Voices became louder behind the staircase, a mechanical sound, the squeak of rubber the soft hiss of brakes; he hadn't noticed the elevator. The doors quietly opened, and there stood André, in a gray Italian suit, and signature scarf. He smiled. 
André approached and kissed Michael on both cheeks, while gripping his shoulders, in traditional European fashion. 
“Michael, darling, how good of you to come. It is good to see you again. How are you?” André said. He was utterly without pretense and charming, not ominous and foreboding, as he had been in Dallas. 
Michael's body stiffened in discomfort, with his arms to his side, his hands clasped his own thighs, “I'm great…thank you, it's good to see you too,” he hesitates, “…your salon is amazing.” 
“Would you like a tour?” he interrupted.
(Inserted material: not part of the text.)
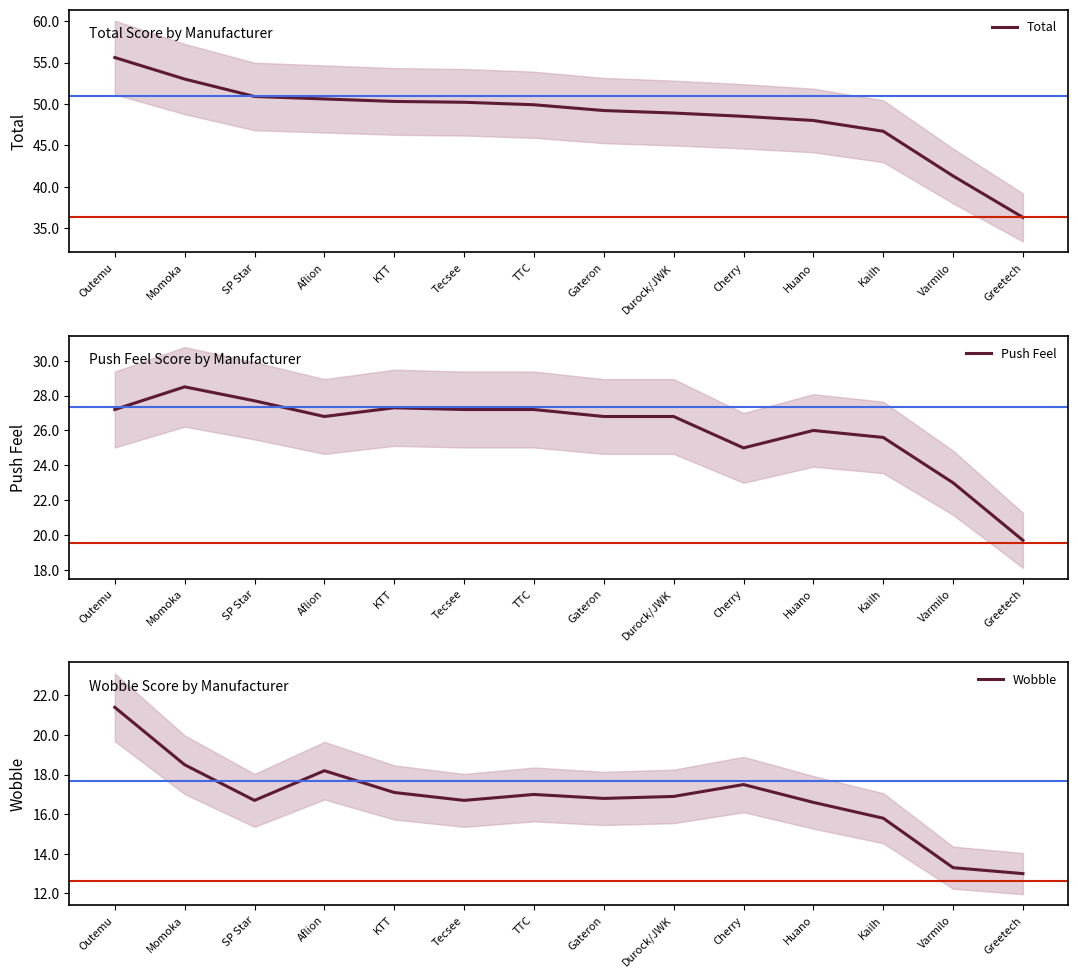

How many categories are shown in the chart?

14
André turns to the receptionist, “Dierdré, hold my calls.” 
“Of course, yes, thank you,” Michael said, as he tried to contain his enthusiasm. 
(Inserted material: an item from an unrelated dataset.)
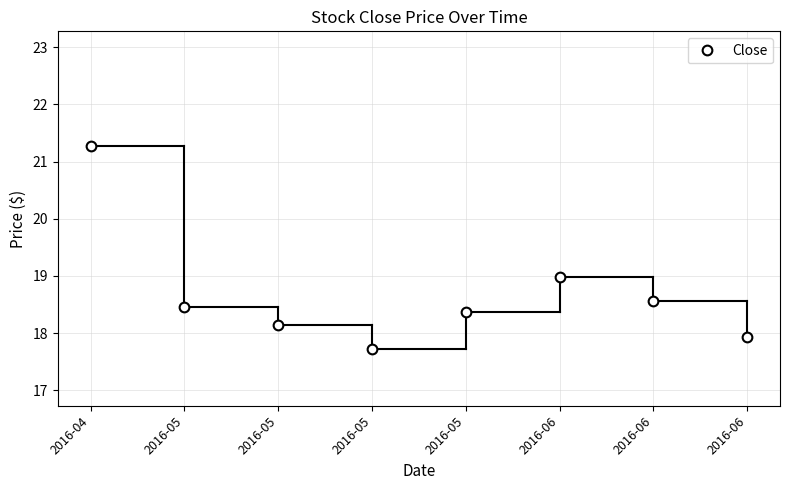

How many data points are less than 18?

2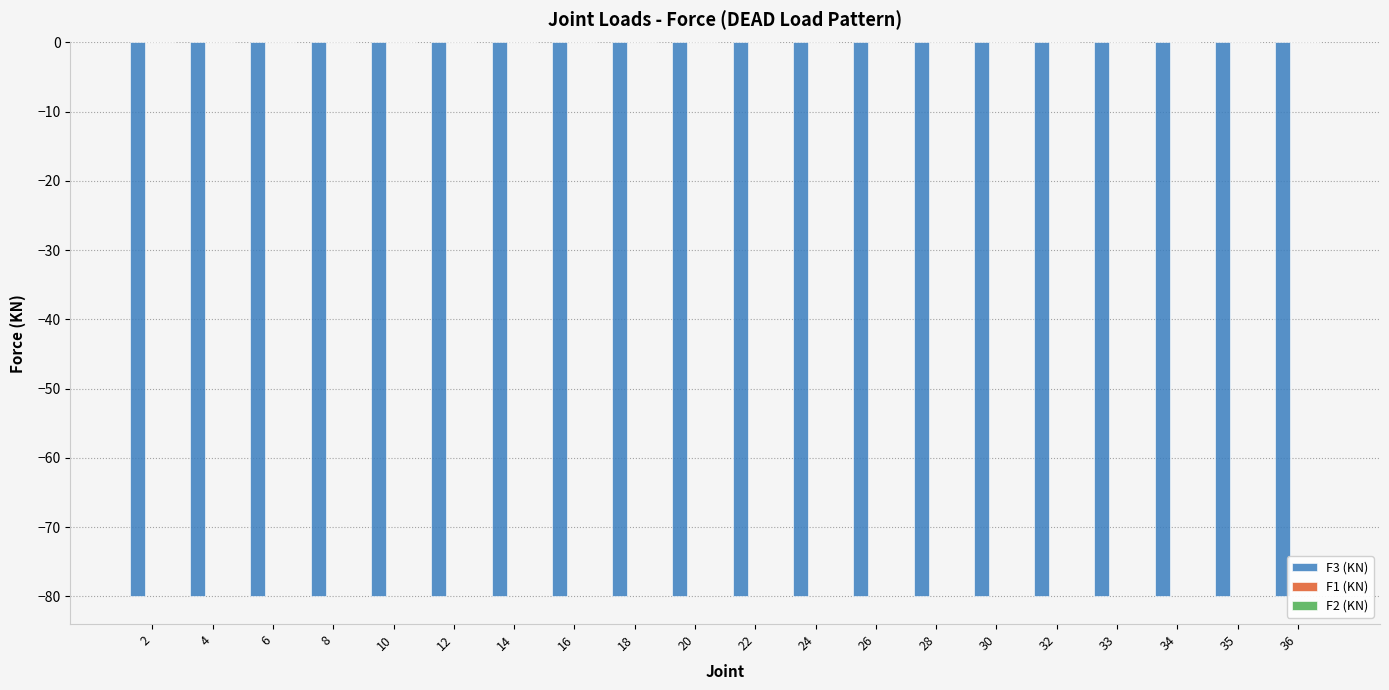

At which label is F3 (KN) closest to -80?

2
As they toured the salon, Michael was half-listening as he rehearsed in his mind where his station would be; who the power players were, their personalities, how to fit in. Whom to win over and whom to beat. André's light french accent was a whisper to the dialogue going on in Michael's mind. His thoughts were racing, and plotting his next move to turn the conversation to advantage, to employment. 
Before Michael could form the words, André said, “I suppose you are here for a job?” 
Michael was relieved that the conversation had finally turned so quickly to his desperation. 
“Well, yes, I was hoping your offer was still stood.” Michael struggled with the words, “Mon-seur André, I am a huge fan of your work, it would be such an honor to work for you, to learn from you.” He said. “I only just moved here, I mean literally, like yesterday. I haven't even taken my state exam,” he confessed. 
“Well, you will have to sweep hair for now, that is all I can offer, until you are licensed.” 
“Absolutely, that is more than okay.” 
“Well, thank you Michael, for coming. Please show yourself out. Tell Dierdré to put you on the schedule as soon as possible. Tomorrow, if you like.” 
  “Thank you, Sir. Thank you, so much,” he gushed. 
While, not as planned, Michael was now the newest member of André's Salon on Rodeo Drive in Beverly Hills. Sweeping hair, but he wouldn't have to mention that part.